--- Given data Enclosed Below ---

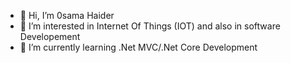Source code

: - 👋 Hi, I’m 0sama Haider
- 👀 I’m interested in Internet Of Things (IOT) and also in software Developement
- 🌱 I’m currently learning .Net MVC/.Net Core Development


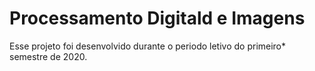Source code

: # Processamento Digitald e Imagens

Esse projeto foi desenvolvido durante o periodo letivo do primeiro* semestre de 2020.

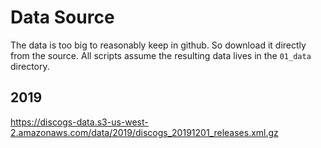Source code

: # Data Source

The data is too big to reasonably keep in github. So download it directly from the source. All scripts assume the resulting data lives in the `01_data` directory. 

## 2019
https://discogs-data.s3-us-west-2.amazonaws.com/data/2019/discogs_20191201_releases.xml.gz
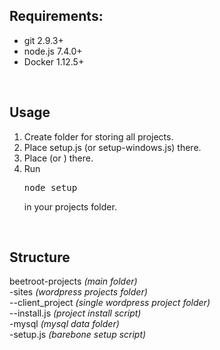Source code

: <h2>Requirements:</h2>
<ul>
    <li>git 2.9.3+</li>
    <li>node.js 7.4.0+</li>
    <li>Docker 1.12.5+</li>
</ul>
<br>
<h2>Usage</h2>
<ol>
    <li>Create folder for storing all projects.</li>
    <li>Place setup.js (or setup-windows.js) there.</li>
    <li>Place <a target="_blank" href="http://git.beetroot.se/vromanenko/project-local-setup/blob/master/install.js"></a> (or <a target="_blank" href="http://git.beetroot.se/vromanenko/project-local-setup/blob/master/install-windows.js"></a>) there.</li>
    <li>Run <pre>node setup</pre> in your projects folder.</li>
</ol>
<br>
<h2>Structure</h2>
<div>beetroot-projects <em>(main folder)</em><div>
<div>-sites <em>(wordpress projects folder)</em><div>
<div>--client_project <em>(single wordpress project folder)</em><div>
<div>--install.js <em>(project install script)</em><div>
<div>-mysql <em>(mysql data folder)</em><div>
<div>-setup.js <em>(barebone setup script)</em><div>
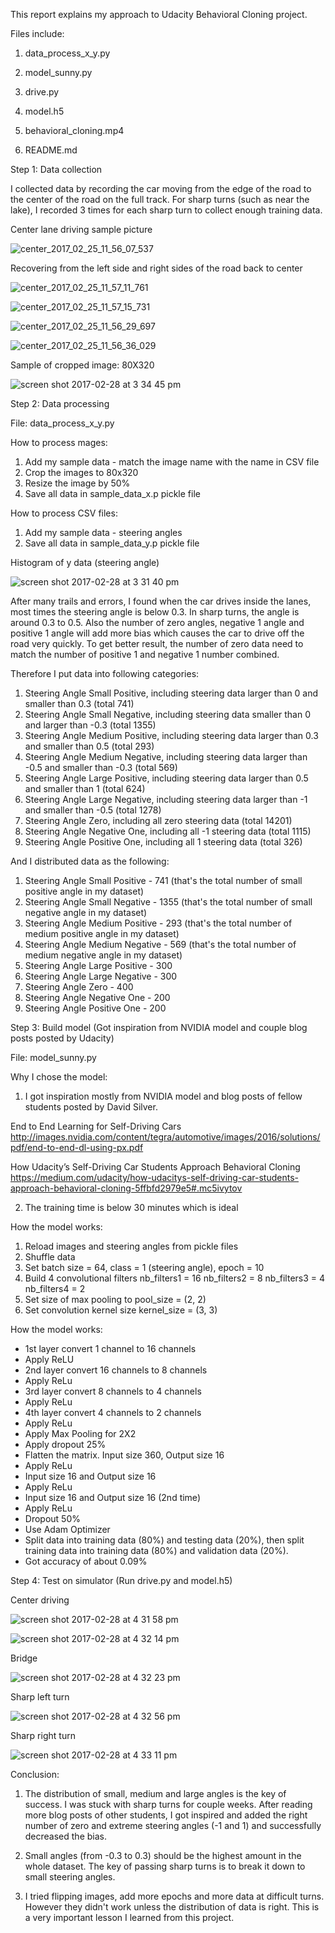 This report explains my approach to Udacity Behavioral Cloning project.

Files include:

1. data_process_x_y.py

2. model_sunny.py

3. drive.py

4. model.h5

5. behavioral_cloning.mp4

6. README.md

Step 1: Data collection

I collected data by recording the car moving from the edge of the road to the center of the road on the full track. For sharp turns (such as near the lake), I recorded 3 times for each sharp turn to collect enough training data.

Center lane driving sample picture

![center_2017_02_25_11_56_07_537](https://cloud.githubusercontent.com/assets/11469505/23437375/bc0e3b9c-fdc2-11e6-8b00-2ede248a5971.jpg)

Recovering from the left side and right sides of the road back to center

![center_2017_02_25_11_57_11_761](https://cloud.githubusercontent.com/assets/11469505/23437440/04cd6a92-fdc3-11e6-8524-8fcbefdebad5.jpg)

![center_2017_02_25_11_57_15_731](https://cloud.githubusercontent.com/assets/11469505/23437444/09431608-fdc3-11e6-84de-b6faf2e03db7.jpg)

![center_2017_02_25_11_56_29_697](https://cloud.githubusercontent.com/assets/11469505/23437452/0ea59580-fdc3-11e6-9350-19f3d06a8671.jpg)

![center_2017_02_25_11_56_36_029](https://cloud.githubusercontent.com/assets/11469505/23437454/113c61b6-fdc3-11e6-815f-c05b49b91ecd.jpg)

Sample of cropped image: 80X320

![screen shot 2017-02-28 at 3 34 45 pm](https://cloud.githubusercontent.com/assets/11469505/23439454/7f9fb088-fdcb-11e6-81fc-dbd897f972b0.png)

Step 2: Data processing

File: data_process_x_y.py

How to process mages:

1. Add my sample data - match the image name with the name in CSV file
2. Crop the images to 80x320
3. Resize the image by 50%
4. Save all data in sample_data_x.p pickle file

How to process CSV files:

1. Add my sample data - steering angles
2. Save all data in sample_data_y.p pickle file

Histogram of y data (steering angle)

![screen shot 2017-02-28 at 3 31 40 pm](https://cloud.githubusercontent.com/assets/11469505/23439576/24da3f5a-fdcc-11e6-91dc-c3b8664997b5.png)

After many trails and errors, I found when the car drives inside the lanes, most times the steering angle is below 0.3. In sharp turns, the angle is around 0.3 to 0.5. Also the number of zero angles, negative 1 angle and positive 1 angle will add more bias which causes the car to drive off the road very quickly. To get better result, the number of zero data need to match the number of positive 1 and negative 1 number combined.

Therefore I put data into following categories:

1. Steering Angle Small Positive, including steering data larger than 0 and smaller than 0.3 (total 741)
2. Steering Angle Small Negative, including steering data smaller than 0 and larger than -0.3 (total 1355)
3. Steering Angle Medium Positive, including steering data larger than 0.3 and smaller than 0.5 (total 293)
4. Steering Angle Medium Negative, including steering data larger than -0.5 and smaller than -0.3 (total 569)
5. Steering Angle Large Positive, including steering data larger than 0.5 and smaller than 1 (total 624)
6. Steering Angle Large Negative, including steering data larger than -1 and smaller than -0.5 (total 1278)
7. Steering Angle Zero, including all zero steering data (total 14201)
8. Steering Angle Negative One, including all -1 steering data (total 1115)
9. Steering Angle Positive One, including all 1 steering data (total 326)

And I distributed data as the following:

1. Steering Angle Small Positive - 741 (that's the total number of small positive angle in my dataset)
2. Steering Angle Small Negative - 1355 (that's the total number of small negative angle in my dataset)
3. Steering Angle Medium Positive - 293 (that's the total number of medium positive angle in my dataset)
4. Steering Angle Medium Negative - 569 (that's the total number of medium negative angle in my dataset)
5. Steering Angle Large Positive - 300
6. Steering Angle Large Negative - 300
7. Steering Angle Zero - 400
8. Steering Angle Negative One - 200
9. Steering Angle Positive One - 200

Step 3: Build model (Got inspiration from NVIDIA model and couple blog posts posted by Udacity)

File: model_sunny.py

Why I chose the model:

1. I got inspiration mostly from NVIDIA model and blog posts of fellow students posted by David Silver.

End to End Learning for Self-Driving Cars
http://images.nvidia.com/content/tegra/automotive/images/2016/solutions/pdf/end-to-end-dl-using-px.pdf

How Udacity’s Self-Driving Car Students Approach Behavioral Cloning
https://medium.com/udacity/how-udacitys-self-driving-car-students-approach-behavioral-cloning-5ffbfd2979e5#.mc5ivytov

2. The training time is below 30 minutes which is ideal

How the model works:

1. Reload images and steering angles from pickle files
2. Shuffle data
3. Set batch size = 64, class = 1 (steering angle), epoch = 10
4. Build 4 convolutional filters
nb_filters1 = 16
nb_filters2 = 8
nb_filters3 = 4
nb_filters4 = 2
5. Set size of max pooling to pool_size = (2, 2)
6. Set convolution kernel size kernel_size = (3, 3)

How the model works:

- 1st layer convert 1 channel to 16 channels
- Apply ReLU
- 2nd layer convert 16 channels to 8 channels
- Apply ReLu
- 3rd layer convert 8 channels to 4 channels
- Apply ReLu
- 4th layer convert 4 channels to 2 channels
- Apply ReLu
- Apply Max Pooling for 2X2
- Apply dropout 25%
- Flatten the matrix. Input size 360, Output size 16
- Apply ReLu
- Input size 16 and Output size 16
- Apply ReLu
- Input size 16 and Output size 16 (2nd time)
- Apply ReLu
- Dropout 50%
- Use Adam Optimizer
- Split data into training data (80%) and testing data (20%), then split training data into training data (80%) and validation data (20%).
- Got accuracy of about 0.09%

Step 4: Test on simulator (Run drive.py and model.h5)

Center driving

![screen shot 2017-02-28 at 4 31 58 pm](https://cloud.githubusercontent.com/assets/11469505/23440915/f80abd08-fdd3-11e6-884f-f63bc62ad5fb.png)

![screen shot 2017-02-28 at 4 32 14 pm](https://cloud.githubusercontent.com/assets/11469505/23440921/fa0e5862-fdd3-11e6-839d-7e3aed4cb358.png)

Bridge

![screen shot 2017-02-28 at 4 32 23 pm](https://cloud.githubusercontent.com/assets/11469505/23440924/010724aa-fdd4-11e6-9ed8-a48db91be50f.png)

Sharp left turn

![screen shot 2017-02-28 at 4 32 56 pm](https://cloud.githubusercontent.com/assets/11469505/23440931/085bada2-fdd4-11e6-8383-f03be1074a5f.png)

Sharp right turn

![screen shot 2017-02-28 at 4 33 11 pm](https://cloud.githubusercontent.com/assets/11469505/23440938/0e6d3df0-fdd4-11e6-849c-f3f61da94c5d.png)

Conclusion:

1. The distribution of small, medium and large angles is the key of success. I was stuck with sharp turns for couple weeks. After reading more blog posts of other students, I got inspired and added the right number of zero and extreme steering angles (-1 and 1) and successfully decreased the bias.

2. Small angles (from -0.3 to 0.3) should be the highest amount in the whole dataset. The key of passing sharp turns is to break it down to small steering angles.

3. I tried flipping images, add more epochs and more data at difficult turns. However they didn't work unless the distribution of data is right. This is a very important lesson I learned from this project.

--- End of Enclosed Given data ---

Output exactly the lines from the one holding "- Apply dropout 25%" to the end of the material above, with both ends included.

- Apply dropout 25%
- Flatten the matrix. Input size 360, Output size 16
- Apply ReLu
- Input size 16 and Output size 16
- Apply ReLu
- Input size 16 and Output size 16 (2nd time)
- Apply ReLu
- Dropout 50%
- Use Adam Optimizer
- Split data into training data (80%) and testing data (20%), then split training data into training data (80%) and validation data (20%).
- Got accuracy of about 0.09%

Step 4: Test on simulator (Run drive.py and model.h5)

Center driving

![screen shot 2017-02-28 at 4 31 58 pm](https://cloud.githubusercontent.com/assets/11469505/23440915/f80abd08-fdd3-11e6-884f-f63bc62ad5fb.png)

![screen shot 2017-02-28 at 4 32 14 pm](https://cloud.githubusercontent.com/assets/11469505/23440921/fa0e5862-fdd3-11e6-839d-7e3aed4cb358.png)

Bridge

![screen shot 2017-02-28 at 4 32 23 pm](https://cloud.githubusercontent.com/assets/11469505/23440924/010724aa-fdd4-11e6-9ed8-a48db91be50f.png)

Sharp left turn

![screen shot 2017-02-28 at 4 32 56 pm](https://cloud.githubusercontent.com/assets/11469505/23440931/085bada2-fdd4-11e6-8383-f03be1074a5f.png)

Sharp right turn

![screen shot 2017-02-28 at 4 33 11 pm](https://cloud.githubusercontent.com/assets/11469505/23440938/0e6d3df0-fdd4-11e6-849c-f3f61da94c5d.png)

Conclusion:

1. The distribution of small, medium and large angles is the key of success. I was stuck with sharp turns for couple weeks. After reading more blog posts of other students, I got inspired and added the right number of zero and extreme steering angles (-1 and 1) and successfully decreased the bias.

2. Small angles (from -0.3 to 0.3) should be the highest amount in the whole dataset. The key of passing sharp turns is to break it down to small steering angles.

3. I tried flipping images, add more epochs and more data at difficult turns. However they didn't work unless the distribution of data is right. This is a very important lesson I learned from this project.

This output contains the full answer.